Office Web Apps are the free, Webified versions of Word, Excel, PowerPoint and OneNote, which Microsoft first introduced with Office 2010. Office Web Apps are usable in a variety of browsers -- including Internet Explorer, Chrome, Firefox and Safari -- on different operating systems and form factors (PCs, tablets, smartphones). Office Web Apps include a subset of the functionality in the full Office versions of each of the apps. Microsoft claims to have 50 million active users accessing these apps every month.

Box Notes, from what I've read about the preview launched today, is a very rudimentary OneNote-type product. iWork for iCloud is the cross-platform version of iWork that Apple made available in beta form earlier this year. Like Office Web Apps, it works inside a browser -- specifically Safari, IE and Chrome.

Microsoft hasn't been crowing much about Office Web Apps lately, but the technology is still moving forward. Microsoft made a bunch of updates to Office Web Apps in June of this year. Just last week, the Excel Web App team explained in a blog post how they prioritize which features to add first. In that post, the team also listed more than a dozen features that are next on its "to-do" list, including the addition of support for editing files with VBA, hiding and unhiding rows and columns and adding/editing comments (comments are already viewable). Further Yammer integration with Office Web Apps is supposedly a fall 2013 thing, last we heard.

Android tablet support also is on the Office Web Apps' team list of platforms which it plans to support fully. As the team noted back in May, Microsoft's goal is to support Android tablets via the Chrome browser the same way it already supports Windows 8 tablets and iPads.

Speaking of multiplatform support, I've gotten a number of questions lately as to when and if Microsoft still plans to go beyond Office Web Apps (and the recently announced Office Mobile for iPhone) and deliver the long-rumored native Office for iPad application that it allegedly has developed.

I hear that project is still on -- though it's tough to say with any degree of certainty what the new Microsoft Applications & Services team is now planning, post-reorg. Before it rolls out any kind of native Office suite for iPad or Android tablets, however, Microsoft first needs to field a preview/test build of its coming Metro-Style/Windows Store Office apps, codenamed "Gemini." Microsoft execs said earlier this year that the Gemini apps are not expected to be generally available (in post-preview form) until some time in 2014.

Once those apps are out, Microsoft is supposedly on track to deliver the iPad version of its core Office apps.
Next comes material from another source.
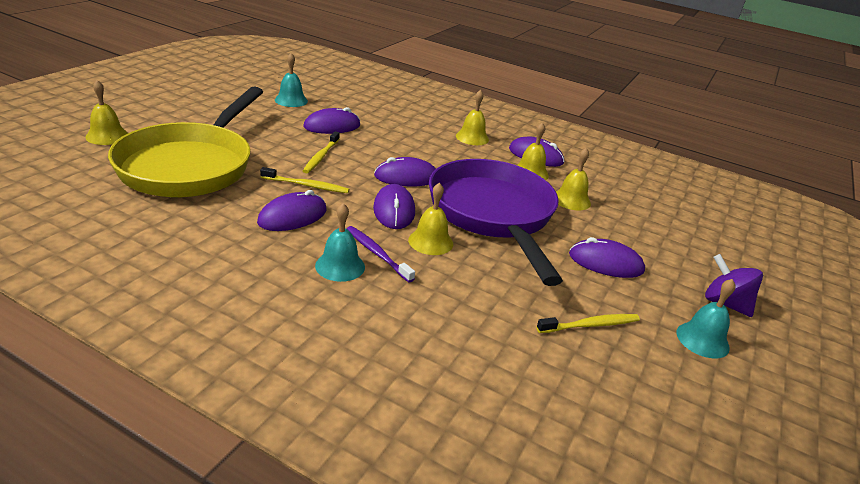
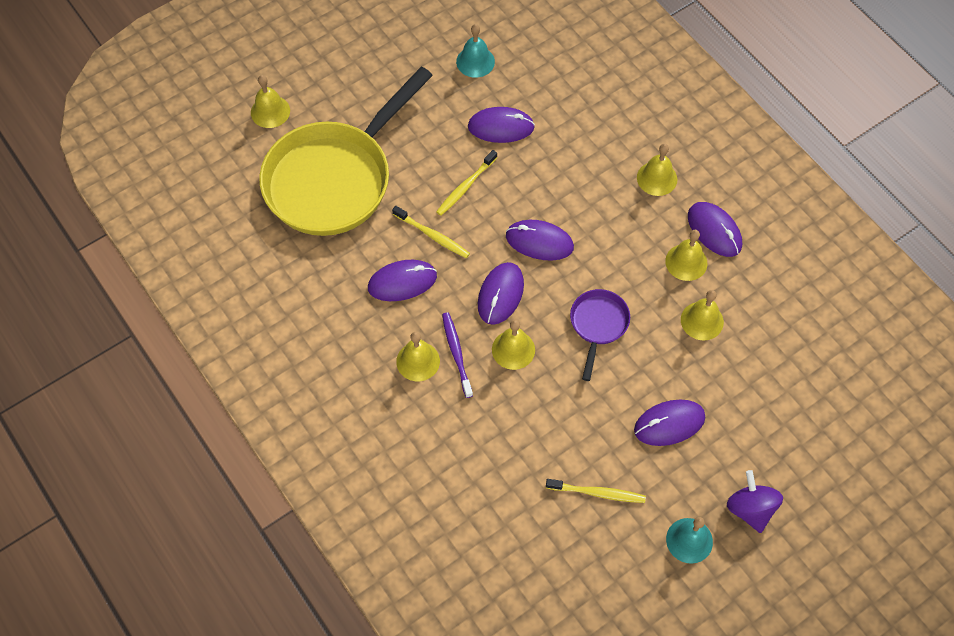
camera: 30 degrees right, 30 degrees up
(340, 266) = (418, 361): turquoise bell -> yellow bell
(493, 215) = (598, 325): purple pan -> purple pan, size x0.44
(605, 263) = (669, 424): purple mouse -> purple mouse turned 60 degrees counterclockwise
The fall 2014 target for Office for iPad still sounds like it could be right -- unless Microsoft decides to go earlier than than originally planned (as it seemingly did with Outlook for Windows RT).

Some of us Microsoft watchers are expecting if and when Office for iPad arrives, there could be an Office 365 subscription requirement, like there is for Office Mobile for iPhone. It's worth noting that for consumers, there's no such requirement with Office Web Apps; they are accessible via SkyDrive.com.